With regards to external debt position as per information of central bank, gross outstanding position up to December, 2021 stands at $90.79 billion. Compared to gross national income of $438.18 billion in the FY21, the external debt is not big, only around 21 per cent. Of the total debt, $15.46 billion is recorded as short-term debt of private sector. This is basically short term finance for import of industrial raw materials and capital goods. The sustained position of international reserve moving upward with growth by earnings is an indication of sound strength. The international reserve position is capable enough to face challenges with regard to unseen pressure on local currency.

At pick-up stage to development, Bangladesh needs to depend on imports of capital equipment in addition to strategic goods like fuel. Bangladesh economy is a composite model of export-led and import substitution. Export brings foreign currency as well as it provides employment. On the other hand, import substitution supports to produce output with the help of input contents. Still revenue income of the government is significant from customs duties and taxes which work as tariff wall for import substitution. Bangladesh moves cautiously in making free trade agreements with counterparts. Import substitution, it is true, is not a foreign currency earning path but it has indirect impact on external sectors by saving outflows of foreign currency. The concept can be considered by critics as 'beggar thy neighbour' or 'mercantilism'. But we need to be so since our inevitable imports at both ends of public and private sectors need to be settled out of income from external sources - 'pay as you earn'. There are many higher income countries having debt of around 300 per cent but they do not face default since they have capacity to wash out the current liabilities. Our 'pay' for current dues is within capacity - salutes to foreign currency earners like exporters and wage earners, and domestic industries saving foreign currency.

For external transactions, Bangladesh needs to depend on counterparts abroad. World renowned banks are operating in Bangladesh. There are some liaison offices of foreign banks in our country selling their products like buyer's credit, ad-confirmation services, correspondence services, clearing services, etc. Their presence in Bangladesh indicates that we are a business hub for external transactions. They are doing goods business on account of different service charges.
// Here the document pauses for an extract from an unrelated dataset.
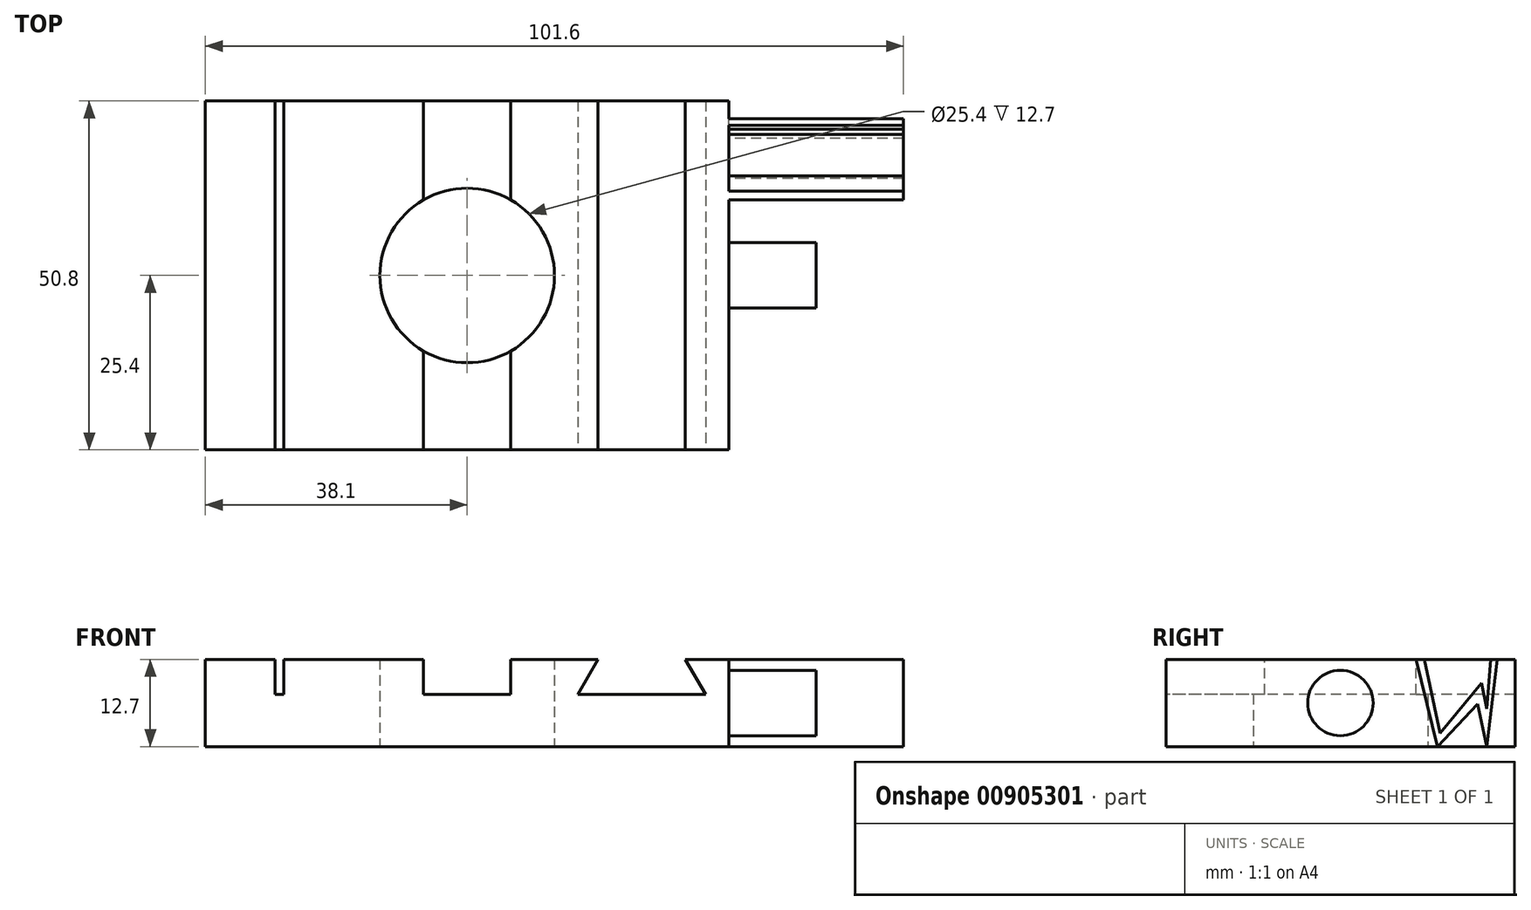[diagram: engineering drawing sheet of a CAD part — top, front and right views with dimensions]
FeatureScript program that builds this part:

During its age of half century, no default case is recorded for any single payment in the history of Bangladesh. Despite, foreign banks charge Bangladesh different fees at higher rates on the ground of non-investment graded county! The presence of counterparts in business in Bangladesh indicates the economic strength of Bangladesh.

If we look at product basket, RMG is the topper. But our basket is not confined to single product - RMG. There are thousand tariff lines for export products. One size cannot fit all. It is reported that policy support to RMG does not fit for other products. RMG is definitely a one product which is essential item for importers. The production process needs physical touch, it is still under challenge whether industrial internet (IOT) or 4th industrial revolution (4IR) can automate RMG production process. Still , dependence on RMG is still risk free. There is light in the tunnel, we are seeing light engineering products and pharmaceutical products are on rising trend in the export basket.

Bangladesh economy is on a safe footing and is expected to remain so in future also. We just need to fine tune policies from time to time to cope with changing situations. These are - exchange rate adjustment depending on market demand, external term borrowing to permit only for meeting external liabilities, not to incur local expenses, and last but not least, outward investment to be confined at corporate level. Sales proceeds of domestic assets should not be allowed for transfer abroad.